# How do you simplify  sqrt(27k^7q^8)?

There are different ways to look at how to simplify root statements - I present one of mine below and get to $3 {k}^{3} {q}^{4} \sqrt[2]{3 k}$

#### Explanation:

When we're dealing with simplifying a term within a root, I like to use the "buddy" rule - which is, in order for a term to "escape" the root, it needs the number of buddies listed in the root (a square root is 2 buddies, a cube root is 3 buddies, etc). When there is no number, like in this case, the default is 2.

Let's start with the original (but I'm going to add the 2 to indicate clearly this is a square root):

$\sqrt[2]{27 {k}^{7} {q}^{8}}$

Now let's break down each part of the terms inside the root piece by piece:

27

$27 = \left(3 \cdot 3\right) \cdot 3$, which means there is one of 3 "buddies" and one last 3. So one of the 3 "buddies" gets out and the last 3 stays inside the root.

§ **Extracted material**:
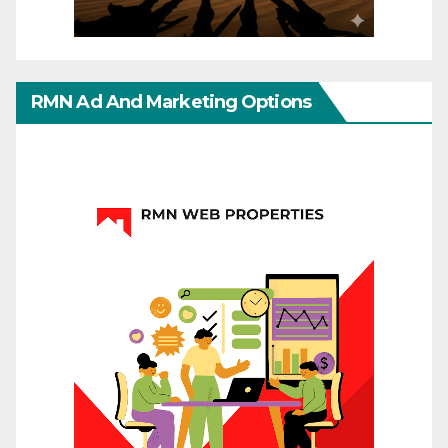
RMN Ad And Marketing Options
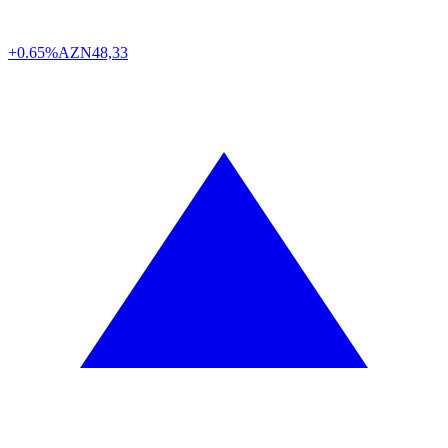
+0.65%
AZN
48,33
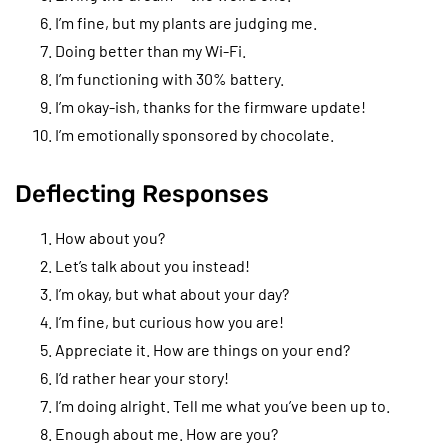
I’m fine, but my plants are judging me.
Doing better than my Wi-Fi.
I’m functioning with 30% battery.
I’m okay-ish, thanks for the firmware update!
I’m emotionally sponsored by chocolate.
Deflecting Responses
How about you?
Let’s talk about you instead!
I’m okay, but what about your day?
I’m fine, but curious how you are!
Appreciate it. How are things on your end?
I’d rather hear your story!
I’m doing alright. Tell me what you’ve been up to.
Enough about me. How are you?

* * *

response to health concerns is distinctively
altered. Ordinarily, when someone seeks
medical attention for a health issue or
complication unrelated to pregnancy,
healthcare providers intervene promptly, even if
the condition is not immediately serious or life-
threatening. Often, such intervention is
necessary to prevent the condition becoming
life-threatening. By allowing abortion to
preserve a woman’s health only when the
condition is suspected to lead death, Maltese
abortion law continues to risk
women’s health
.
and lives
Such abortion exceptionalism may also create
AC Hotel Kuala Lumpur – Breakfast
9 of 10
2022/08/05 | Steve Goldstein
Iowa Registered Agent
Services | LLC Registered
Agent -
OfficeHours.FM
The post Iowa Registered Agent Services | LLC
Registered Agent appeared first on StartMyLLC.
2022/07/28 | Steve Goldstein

§ **Tasks and exercises**:
1/ From the explanation of how to simplify sqrt(27k^7q^8), extract the passage between "There are different" and "default is 2.", inclusive.
2/ Continue the explanation of how to simplify sqrt(27k^7q^8) from its last sentence.

§ **Answers for this exercise**:
1/
There are different ways to look at how to simplify root statements - I present one of mine below and get to $3 {k}^{3} {q}^{4} \sqrt[2]{3 k}$

#### Explanation:

When we're dealing with simplifying a term within a root, I like to use the "buddy" rule - which is, in order for a term to "escape" the root, it needs the number of buddies listed in the root (a square root is 2 buddies, a cube root is 3 buddies, etc). When there is no number, like in this case, the default is 2.

2/
${k}^{7}$

${k}^{7} = \left(k \cdot k\right) \cdot \left(k \cdot k\right) \cdot \left(k \cdot k\right) \cdot k$, which means there are 3 sets of k "buddies" so 3 k's get out from under the root and the last k is left inside the root.

${q}^{8}$

${q}^{8} = \left(q \cdot q\right) \cdot \left(q \cdot q\right) \cdot \left(q \cdot q\right) \cdot \left(q \cdot q\right)$, which means there are 4 sets of q "buddies" so 4 q's escape the root and none stay inside the root.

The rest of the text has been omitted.